Metric Interpretation for Model Researchers

This task separates three retrieval strengths. BM25 provides broad coverage for near-duplicate wording, dense retrieval gives the best top-rank semantic ordering, and hybrid retrieval gives complete top-100 coverage. For model development, the key question is whether the system can avoid confusing topic overlap with duplicate intent. A better model should improve dense-like nDCG while retaining hybrid-level candidate coverage.

Query and Relevance Type Tendencies

The examples include self-deprecating jokes, clever lies, Quora political recommendations, physical strength, and quantum satellites. Some positives are nearly literal duplicates, while others add or remove detail but keep the same information need. This makes the task sensitive to both semantic compression and over-broad matching: a related question is not necessarily a duplicate.

Representative Failure Modes

BM25 can over-rank questions that share visible words but ask something different. Dense retrieval can overmerge semantically related questions when a topic dominates the representation. Hybrid retrieval can include all positives but still rank lexical distractors above paraphrases. Multiple-positive queries also reveal whether a model retrieves only the most literal duplicate or covers less obvious paraphrases.

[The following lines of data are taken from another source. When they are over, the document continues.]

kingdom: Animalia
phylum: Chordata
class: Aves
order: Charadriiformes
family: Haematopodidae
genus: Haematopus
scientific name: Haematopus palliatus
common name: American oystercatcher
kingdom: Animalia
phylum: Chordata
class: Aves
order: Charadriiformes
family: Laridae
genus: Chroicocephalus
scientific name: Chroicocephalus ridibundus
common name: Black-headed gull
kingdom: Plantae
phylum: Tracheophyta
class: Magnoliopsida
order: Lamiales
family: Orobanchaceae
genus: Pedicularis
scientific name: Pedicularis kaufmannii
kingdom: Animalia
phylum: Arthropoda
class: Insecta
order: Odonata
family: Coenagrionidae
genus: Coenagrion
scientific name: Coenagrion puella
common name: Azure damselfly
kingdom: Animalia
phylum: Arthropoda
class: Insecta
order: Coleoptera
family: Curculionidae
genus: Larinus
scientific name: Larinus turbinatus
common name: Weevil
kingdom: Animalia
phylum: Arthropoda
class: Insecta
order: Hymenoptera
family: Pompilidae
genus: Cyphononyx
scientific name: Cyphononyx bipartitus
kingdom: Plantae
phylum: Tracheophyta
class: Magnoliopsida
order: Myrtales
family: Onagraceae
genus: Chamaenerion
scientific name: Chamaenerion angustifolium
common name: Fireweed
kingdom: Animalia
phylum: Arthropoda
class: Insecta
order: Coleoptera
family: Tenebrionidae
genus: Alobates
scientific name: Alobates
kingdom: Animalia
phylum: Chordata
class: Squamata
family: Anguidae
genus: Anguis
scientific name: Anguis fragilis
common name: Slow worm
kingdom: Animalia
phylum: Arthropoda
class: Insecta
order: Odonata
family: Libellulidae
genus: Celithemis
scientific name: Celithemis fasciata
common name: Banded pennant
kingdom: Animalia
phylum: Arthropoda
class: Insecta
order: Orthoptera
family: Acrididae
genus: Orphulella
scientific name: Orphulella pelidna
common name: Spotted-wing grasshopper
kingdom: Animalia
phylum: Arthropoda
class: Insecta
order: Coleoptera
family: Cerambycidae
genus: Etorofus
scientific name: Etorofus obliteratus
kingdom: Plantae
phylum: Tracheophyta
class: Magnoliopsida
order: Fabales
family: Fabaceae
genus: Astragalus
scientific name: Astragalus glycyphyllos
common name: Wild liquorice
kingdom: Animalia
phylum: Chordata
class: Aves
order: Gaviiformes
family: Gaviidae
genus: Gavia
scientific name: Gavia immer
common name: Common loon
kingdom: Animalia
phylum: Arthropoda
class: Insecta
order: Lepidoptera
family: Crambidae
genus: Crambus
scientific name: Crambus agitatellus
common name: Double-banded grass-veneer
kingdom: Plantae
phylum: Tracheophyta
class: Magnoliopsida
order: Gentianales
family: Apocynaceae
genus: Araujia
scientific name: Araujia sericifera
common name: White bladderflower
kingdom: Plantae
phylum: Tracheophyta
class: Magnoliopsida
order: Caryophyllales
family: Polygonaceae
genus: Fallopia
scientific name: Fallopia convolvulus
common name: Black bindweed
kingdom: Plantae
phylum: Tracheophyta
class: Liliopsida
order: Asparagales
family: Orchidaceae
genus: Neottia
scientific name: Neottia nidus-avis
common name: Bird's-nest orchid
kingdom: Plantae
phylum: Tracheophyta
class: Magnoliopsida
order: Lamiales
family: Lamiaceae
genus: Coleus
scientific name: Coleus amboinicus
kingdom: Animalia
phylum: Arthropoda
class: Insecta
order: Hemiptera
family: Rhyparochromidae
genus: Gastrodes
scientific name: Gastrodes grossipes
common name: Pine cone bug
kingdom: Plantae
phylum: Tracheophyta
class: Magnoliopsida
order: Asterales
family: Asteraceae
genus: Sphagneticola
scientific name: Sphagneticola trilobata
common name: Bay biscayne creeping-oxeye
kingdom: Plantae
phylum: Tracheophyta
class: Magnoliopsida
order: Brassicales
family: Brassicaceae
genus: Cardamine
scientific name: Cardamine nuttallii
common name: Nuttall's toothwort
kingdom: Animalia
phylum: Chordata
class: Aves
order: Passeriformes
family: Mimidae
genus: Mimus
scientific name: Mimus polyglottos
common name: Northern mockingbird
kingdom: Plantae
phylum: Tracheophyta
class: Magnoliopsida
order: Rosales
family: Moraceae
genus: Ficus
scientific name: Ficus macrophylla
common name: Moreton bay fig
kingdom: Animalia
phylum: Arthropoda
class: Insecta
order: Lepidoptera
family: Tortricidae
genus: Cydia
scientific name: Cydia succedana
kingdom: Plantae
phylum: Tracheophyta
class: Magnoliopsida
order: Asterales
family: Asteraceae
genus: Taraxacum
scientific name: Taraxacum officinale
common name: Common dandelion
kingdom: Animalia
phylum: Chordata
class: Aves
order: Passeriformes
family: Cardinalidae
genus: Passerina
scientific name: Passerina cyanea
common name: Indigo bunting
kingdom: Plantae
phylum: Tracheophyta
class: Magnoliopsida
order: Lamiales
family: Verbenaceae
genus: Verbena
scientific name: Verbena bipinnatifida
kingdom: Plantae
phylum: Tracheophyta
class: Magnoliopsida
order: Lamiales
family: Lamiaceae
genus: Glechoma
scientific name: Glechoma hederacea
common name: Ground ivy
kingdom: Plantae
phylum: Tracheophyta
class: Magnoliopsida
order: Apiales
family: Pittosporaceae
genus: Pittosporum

Training Data That May Help

Useful training data includes non-overlapping duplicate-question pairs, paraphrase retrieval, Japanese question matching, and multilingual semantic similarity data. Hard negatives should share topic words but ask for different information. Training should exclude Quora Question Pairs, BEIR, NanoBEIR, and overlapping translated question pairs from this benchmark.

Model Improvement Notes

Strong systems should represent question intent at sentence level while keeping enough lexical detail to avoid false duplicates. Hard negatives are essential: they should be short, topically similar, and not interchangeable with the query. Hybrid retrieval is valuable for candidate generation, but final ranking should be driven by duplicate-intent semantics.

Example Data

QueryPositive document
自分のジョークを笑っても大丈夫ですか? [19 chars]自分のジョークで笑うのは変ですか? [17 chars]
今までで最高の嘘は何ですか? [14 chars]今までで最も巧妙に練り上げた嘘は何ですか? [21 chars]
なぜQuoraは頻繁に私のフィードにドナルド・トランプを貶めるような回答をおすすめするのですか? [48 chars]なぜクオラではドナルド・トランプに関する質問に対して、主観的で偏った回答しか見受けられるのでしょうか? [51 chars]

Source Reference Table

TitleYearTypeURL
Quora Question Pairs2017dataset pagehttps://kaggle.com/competitions/quora-question-pairs
BEIR: A Heterogeneous Benchmark for Zero-shot Evaluation of Information Retrieval Models2021benchmark paperhttps://arxiv.org/abs/2104.08663
MMTEB: Massive Multilingual Text Embedding Benchmark2025benchmark paperhttps://arxiv.org/abs/2502.13595
NanoBEIR: Smaller BEIR dataset subsets2024dataset collectionhttps://huggingface.co/collections/zeta-alpha-ai/nanobeir

Dataset Information

FieldValue
Nano setMNanoBEIR
Backing datasetNanoBEIR-ja
Task / splitNanoQuoraRetrieval
Hugging Face datasethakari-bench/NanoBEIR-ja
Languageja
Categorynatural_language
Queries50
Documents5,046
Positive qrels70
Positives / query avg1.40
Positives / query min1
Positives / query median1.00
Positives / query max6
Multi-positive queries10 (20.00%)
Query length avg chars27.16
Document length avg chars32.16

Candidate Subsets

ProfileConfignDCG@10Hit@10Recall@100Candidates
BM25bm250.73910.90000.9714top-500
Denseharrier_oss_v1_270m0.77220.88000.9286top-500
Reranking hybridreranking_hybrid0.74170.86001.0000top-100